* _What the exercise asks_
Reproduce, without alteration, every line of the items below from the line containing "Privacy Policy Page" down to the line containing "Anycubic print farms", both included. Leave any pictures out of the output.

=== Records provided ===

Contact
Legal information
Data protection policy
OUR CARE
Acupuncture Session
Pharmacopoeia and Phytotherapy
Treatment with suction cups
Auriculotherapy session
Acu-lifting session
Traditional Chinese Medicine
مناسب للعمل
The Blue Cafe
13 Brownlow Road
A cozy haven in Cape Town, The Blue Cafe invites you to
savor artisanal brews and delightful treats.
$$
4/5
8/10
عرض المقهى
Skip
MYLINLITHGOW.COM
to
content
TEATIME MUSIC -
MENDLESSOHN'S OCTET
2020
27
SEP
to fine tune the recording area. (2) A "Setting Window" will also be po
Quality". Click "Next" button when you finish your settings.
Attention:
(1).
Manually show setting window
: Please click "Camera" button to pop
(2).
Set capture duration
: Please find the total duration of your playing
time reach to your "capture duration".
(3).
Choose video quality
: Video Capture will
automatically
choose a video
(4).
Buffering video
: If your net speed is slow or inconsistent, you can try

===
=== Records provided ===

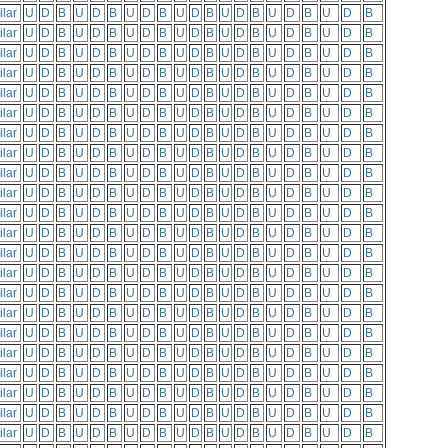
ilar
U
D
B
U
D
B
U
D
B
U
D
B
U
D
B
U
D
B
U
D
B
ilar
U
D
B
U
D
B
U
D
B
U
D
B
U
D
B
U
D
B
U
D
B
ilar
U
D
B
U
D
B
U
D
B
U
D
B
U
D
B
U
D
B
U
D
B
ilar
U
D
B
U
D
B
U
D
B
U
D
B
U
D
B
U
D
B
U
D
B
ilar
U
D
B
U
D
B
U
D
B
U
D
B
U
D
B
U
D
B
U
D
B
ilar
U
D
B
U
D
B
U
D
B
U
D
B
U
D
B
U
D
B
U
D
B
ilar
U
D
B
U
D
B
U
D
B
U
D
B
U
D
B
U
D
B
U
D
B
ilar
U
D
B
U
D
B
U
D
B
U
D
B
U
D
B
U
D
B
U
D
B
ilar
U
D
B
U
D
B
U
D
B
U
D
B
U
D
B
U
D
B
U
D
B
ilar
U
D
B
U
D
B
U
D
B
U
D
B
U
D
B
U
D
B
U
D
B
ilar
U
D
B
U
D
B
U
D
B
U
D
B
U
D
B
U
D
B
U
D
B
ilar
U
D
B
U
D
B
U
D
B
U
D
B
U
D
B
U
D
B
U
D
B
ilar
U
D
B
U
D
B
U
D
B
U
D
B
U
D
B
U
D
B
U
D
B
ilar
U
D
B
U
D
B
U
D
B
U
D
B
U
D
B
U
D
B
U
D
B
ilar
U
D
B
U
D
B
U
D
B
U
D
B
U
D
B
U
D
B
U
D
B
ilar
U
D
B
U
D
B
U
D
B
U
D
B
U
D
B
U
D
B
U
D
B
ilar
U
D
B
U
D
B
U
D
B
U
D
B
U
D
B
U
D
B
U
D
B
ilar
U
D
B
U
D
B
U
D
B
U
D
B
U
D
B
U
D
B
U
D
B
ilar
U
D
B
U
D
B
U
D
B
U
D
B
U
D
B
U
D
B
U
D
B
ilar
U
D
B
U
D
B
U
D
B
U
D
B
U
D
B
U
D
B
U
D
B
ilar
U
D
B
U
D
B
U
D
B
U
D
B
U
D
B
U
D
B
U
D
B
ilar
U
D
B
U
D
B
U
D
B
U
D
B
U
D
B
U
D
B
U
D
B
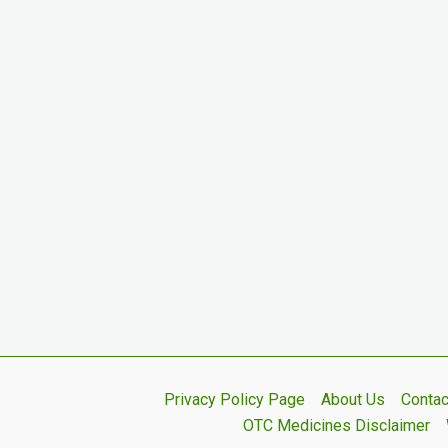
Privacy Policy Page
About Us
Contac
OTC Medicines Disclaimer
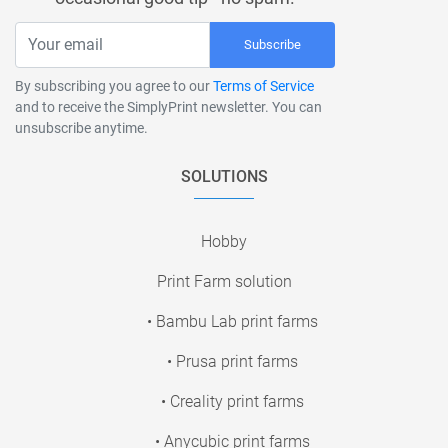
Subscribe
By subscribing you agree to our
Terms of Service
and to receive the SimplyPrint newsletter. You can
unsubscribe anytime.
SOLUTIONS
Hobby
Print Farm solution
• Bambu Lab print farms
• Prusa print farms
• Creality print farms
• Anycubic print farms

===

* _Exercise answer_
Privacy Policy Page
About Us
Contac
OTC Medicines Disclaimer
Subscribe
By subscribing you agree to our
Terms of Service
and to receive the SimplyPrint newsletter. You can
unsubscribe anytime.
SOLUTIONS
Hobby
Print Farm solution
• Bambu Lab print farms
• Prusa print farms
• Creality print farms
• Anycubic print farms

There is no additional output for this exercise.